**TASK TO CARRY OUT**
Where does the word "Left" show up in the records? Copy every line that has it.

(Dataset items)

========================================================================

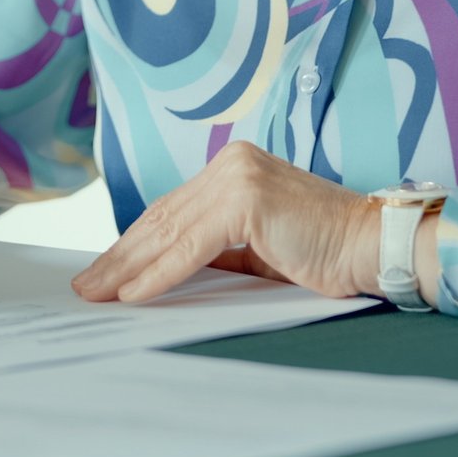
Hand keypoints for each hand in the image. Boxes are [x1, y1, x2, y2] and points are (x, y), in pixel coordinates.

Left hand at [71, 141, 378, 302]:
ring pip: (169, 231)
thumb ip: (217, 250)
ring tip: (98, 292)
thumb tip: (165, 271)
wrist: (371, 247)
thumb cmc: (323, 252)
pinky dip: (159, 273)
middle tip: (86, 286)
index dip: (133, 243)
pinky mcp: (246, 199)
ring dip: (128, 267)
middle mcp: (231, 163)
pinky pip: (191, 247)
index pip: (171, 210)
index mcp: (234, 168)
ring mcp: (238, 177)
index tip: (104, 271)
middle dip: (120, 256)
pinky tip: (133, 292)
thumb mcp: (257, 249)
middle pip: (162, 218)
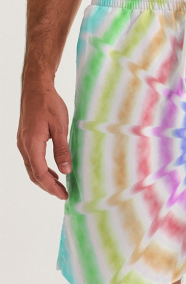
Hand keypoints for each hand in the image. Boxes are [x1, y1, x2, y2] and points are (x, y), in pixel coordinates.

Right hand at [17, 82, 70, 199]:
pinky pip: (32, 160)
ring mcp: (23, 142)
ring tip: (59, 186)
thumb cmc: (49, 104)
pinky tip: (53, 171)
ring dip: (44, 179)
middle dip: (48, 187)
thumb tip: (65, 171)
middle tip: (63, 195)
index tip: (63, 195)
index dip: (51, 187)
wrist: (36, 88)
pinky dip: (42, 169)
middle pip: (34, 174)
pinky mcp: (25, 139)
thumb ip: (62, 150)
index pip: (40, 173)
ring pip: (32, 168)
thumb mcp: (60, 127)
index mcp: (32, 144)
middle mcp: (24, 146)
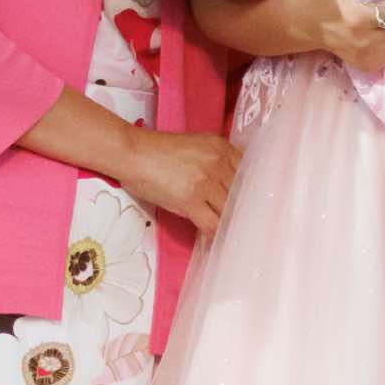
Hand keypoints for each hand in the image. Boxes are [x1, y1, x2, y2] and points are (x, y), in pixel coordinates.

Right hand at [117, 129, 241, 235]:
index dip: (251, 191)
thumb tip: (230, 185)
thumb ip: (217, 161)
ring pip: (229, 210)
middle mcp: (218, 162)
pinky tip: (213, 237)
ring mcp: (206, 181)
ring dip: (228, 222)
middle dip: (242, 209)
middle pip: (242, 193)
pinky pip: (212, 224)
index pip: (249, 173)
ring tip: (228, 231)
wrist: (133, 154)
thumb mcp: (197, 146)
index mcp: (222, 147)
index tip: (251, 203)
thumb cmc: (160, 152)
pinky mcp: (190, 200)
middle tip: (243, 223)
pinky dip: (215, 233)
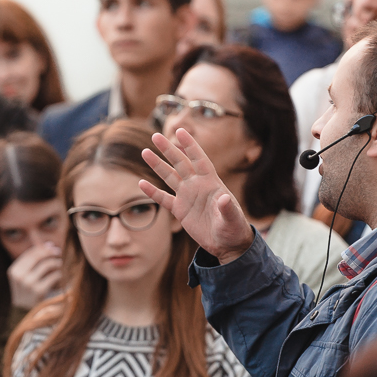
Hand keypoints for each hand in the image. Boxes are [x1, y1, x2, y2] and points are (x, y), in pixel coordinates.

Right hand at [8, 242, 63, 309]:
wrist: (24, 314)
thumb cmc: (26, 292)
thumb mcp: (23, 277)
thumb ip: (33, 261)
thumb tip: (48, 244)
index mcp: (14, 270)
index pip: (30, 252)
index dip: (42, 248)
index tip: (52, 246)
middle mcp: (20, 276)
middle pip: (39, 256)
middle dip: (50, 252)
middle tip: (59, 252)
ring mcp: (29, 284)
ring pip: (48, 265)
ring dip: (57, 262)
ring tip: (60, 264)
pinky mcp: (39, 291)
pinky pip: (54, 276)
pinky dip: (59, 274)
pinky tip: (61, 276)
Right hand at [139, 129, 253, 263]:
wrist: (228, 244)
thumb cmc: (234, 229)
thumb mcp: (233, 219)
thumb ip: (228, 208)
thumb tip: (224, 198)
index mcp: (211, 183)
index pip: (199, 159)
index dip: (190, 146)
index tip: (180, 131)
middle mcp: (197, 186)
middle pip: (180, 163)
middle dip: (168, 150)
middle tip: (155, 136)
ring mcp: (188, 197)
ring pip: (170, 177)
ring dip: (158, 165)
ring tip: (145, 152)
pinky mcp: (181, 211)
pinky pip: (164, 199)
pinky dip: (153, 192)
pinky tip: (141, 183)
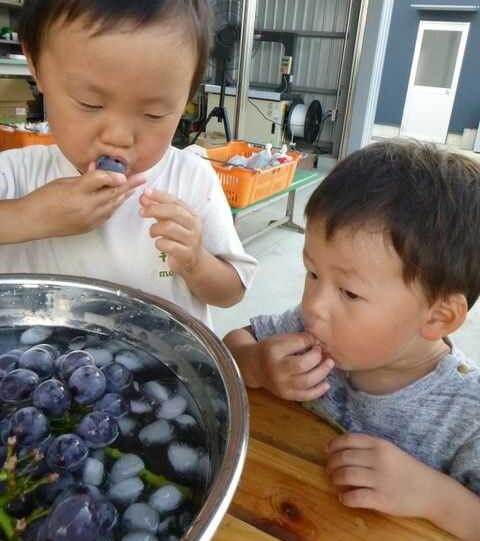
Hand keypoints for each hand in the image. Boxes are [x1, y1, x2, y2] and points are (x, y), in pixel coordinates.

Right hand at [24, 164, 144, 238]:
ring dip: (125, 196)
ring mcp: (89, 219)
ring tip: (136, 187)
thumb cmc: (45, 198)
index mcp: (76, 192)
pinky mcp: (90, 227)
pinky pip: (107, 215)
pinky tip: (120, 199)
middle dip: (129, 185)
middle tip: (143, 178)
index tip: (125, 174)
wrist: (34, 221)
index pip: (99, 180)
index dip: (113, 176)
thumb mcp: (63, 182)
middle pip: (112, 193)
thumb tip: (100, 167)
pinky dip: (114, 206)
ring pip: (113, 205)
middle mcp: (85, 207)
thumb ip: (84, 177)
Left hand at [139, 188, 201, 273]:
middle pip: (173, 211)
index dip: (159, 196)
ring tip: (152, 233)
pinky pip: (168, 245)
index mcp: (192, 214)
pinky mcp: (187, 254)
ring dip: (155, 229)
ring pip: (169, 227)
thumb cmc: (179, 238)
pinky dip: (159, 243)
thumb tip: (144, 197)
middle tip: (141, 212)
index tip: (145, 193)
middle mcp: (194, 225)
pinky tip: (159, 244)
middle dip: (154, 209)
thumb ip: (158, 210)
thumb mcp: (171, 222)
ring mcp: (192, 240)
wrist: (194, 261)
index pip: (175, 201)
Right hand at [256, 332, 333, 400]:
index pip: (297, 344)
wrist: (254, 367)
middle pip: (303, 365)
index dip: (311, 341)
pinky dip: (318, 391)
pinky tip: (326, 384)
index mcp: (273, 351)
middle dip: (318, 357)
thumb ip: (298, 339)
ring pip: (306, 381)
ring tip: (329, 364)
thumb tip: (319, 341)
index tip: (315, 340)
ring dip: (322, 372)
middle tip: (323, 352)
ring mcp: (281, 385)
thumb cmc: (269, 350)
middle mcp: (276, 370)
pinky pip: (305, 396)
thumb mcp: (279, 339)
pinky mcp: (285, 395)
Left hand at [326, 433, 439, 517]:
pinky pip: (354, 497)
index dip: (334, 445)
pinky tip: (344, 497)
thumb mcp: (389, 450)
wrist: (430, 491)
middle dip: (332, 464)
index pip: (348, 440)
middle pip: (343, 458)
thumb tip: (339, 448)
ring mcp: (379, 479)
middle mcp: (378, 459)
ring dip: (335, 479)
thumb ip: (368, 447)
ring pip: (345, 475)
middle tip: (330, 469)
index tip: (327, 450)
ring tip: (336, 481)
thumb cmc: (406, 469)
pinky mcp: (381, 499)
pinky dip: (345, 497)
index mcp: (379, 444)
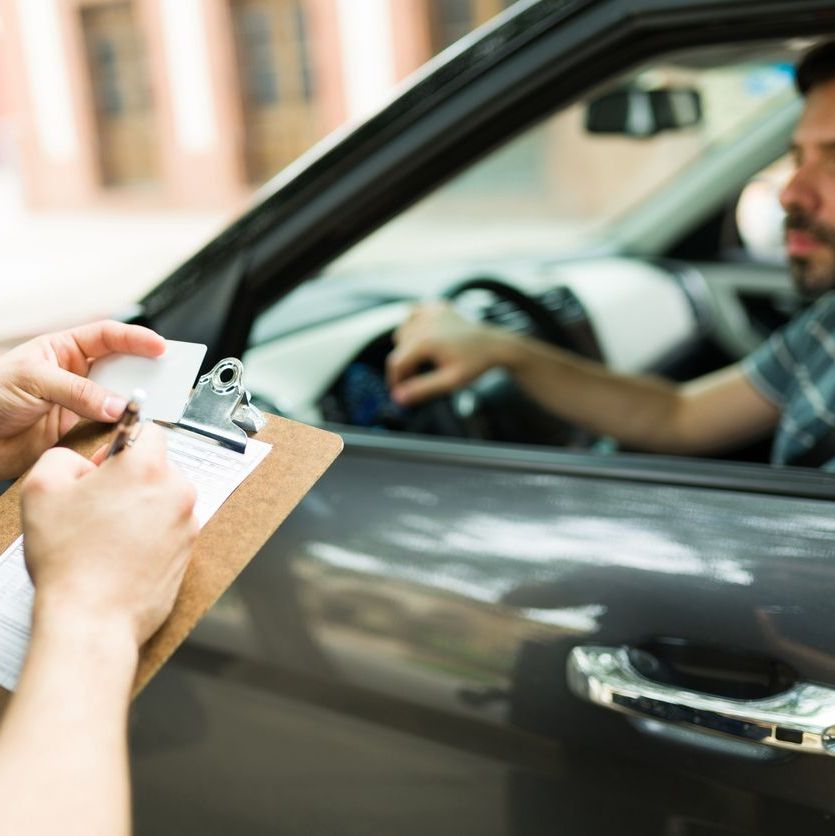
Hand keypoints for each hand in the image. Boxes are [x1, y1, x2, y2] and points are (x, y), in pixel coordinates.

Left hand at [0, 321, 164, 478]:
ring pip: (118, 400)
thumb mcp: (33, 381)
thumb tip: (116, 404)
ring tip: (150, 407)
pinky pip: (108, 428)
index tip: (160, 347)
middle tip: (168, 377)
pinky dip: (120, 430)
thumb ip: (77, 391)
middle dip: (145, 371)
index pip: (108, 336)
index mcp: (63, 350)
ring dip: (134, 404)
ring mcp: (79, 403)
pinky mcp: (78, 431)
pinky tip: (127, 430)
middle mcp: (76, 375)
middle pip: (122, 368)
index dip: (136, 339)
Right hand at [20, 423, 197, 647]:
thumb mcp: (41, 489)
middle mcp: (177, 491)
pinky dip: (152, 535)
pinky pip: (170, 529)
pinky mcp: (190, 551)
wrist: (92, 617)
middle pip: (158, 468)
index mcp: (147, 468)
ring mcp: (188, 523)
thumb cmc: (70, 560)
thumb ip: (63, 458)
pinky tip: (123, 553)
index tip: (105, 465)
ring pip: (164, 500)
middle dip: (131, 480)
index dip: (121, 444)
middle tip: (99, 505)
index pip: (149, 431)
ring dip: (142, 508)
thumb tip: (82, 462)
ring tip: (108, 535)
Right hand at [387, 302, 512, 405]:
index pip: (396, 363)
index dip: (396, 380)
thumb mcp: (450, 381)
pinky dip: (414, 325)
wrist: (495, 345)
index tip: (401, 392)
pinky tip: (424, 336)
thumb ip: (422, 389)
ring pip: (403, 331)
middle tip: (419, 379)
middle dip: (404, 366)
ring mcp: (430, 312)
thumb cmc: (476, 363)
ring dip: (407, 346)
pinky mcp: (437, 307)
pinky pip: (413, 314)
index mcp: (425, 341)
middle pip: (398, 349)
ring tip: (425, 359)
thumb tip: (399, 398)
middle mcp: (424, 323)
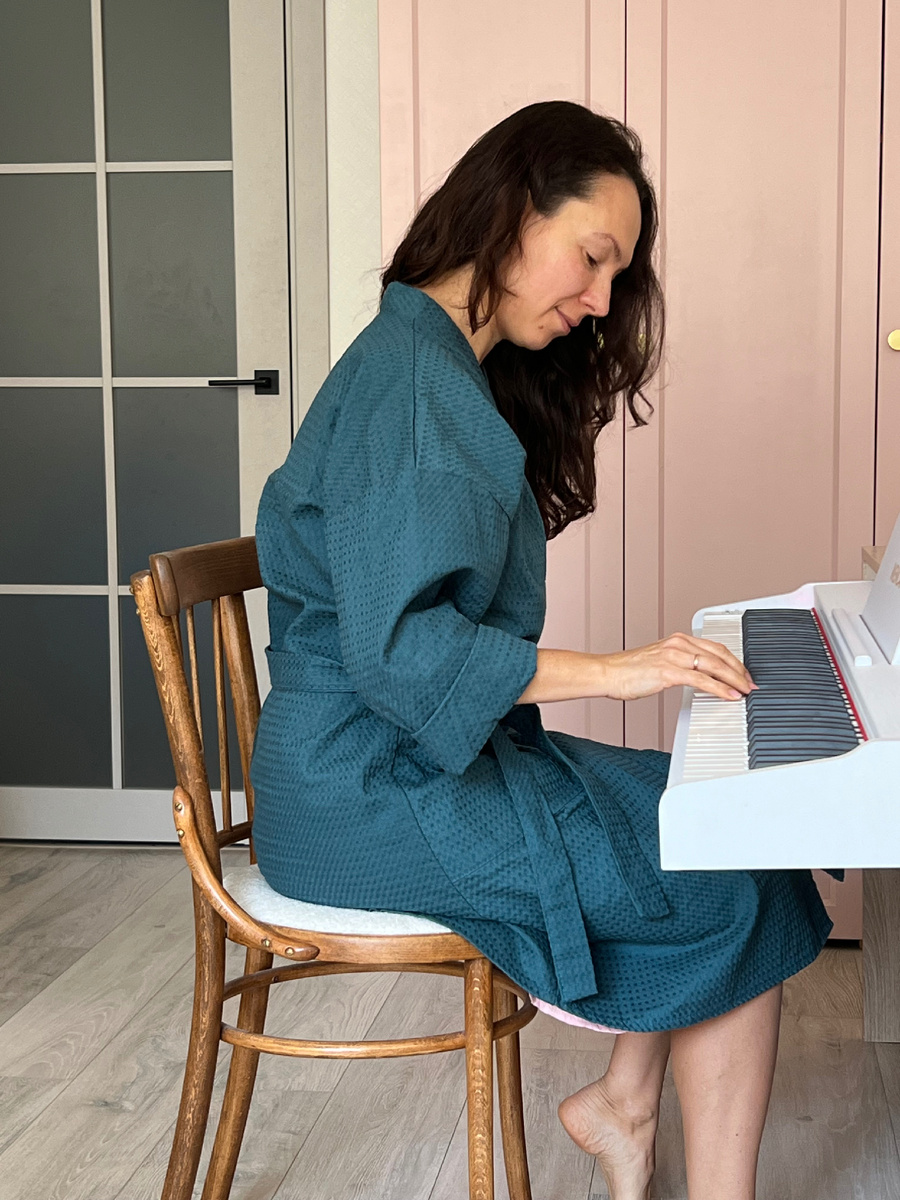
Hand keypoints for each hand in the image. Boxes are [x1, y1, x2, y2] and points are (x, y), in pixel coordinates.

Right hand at [595, 633, 757, 701]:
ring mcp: (673, 656)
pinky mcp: (668, 671)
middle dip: (740, 671)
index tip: (743, 674)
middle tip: (750, 684)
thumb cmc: (628, 671)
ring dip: (734, 679)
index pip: (715, 647)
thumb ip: (680, 665)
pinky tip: (728, 695)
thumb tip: (700, 677)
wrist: (607, 673)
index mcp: (678, 640)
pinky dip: (719, 688)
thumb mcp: (659, 662)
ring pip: (714, 665)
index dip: (734, 662)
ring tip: (744, 691)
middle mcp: (678, 644)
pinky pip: (701, 679)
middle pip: (720, 655)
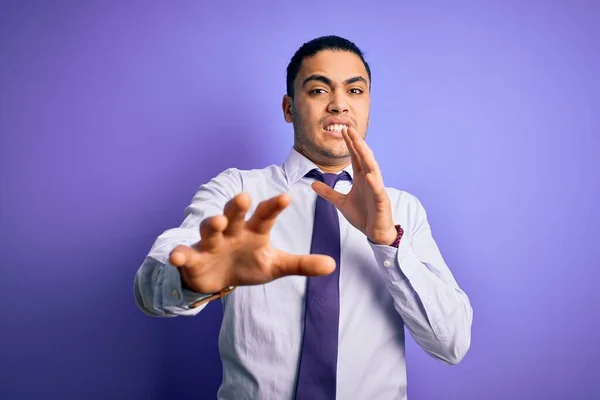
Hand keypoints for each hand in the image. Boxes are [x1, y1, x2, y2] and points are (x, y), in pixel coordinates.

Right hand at [168, 192, 335, 293]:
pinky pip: (185, 254)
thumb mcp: (275, 266)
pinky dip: (180, 254)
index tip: (286, 196)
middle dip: (237, 206)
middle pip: (235, 214)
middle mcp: (232, 231)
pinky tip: (177, 256)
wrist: (217, 278)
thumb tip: (332, 265)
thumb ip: (301, 264)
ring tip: (217, 222)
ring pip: (210, 228)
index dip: (274, 206)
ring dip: (212, 224)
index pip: (265, 215)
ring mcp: (211, 243)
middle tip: (244, 197)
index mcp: (253, 231)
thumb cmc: (248, 264)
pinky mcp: (193, 257)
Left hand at [311, 126, 396, 244]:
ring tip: (359, 144)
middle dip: (357, 143)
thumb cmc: (363, 216)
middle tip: (350, 129)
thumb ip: (328, 192)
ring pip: (373, 169)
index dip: (351, 144)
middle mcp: (371, 180)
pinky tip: (369, 176)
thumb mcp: (341, 202)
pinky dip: (374, 183)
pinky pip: (378, 190)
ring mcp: (377, 189)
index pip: (356, 157)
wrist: (375, 232)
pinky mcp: (381, 201)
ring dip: (366, 156)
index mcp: (362, 178)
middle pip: (364, 157)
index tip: (344, 131)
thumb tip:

========================================================================

**TASK OUTPUT**
Left hand at [71, 141, 378, 302]:
Left hand at [139, 188, 201, 273]:
Left hand at [326, 433, 439, 517]:
Left hand at [0, 321, 164, 478]:
Left hand at [311, 126, 396, 244]:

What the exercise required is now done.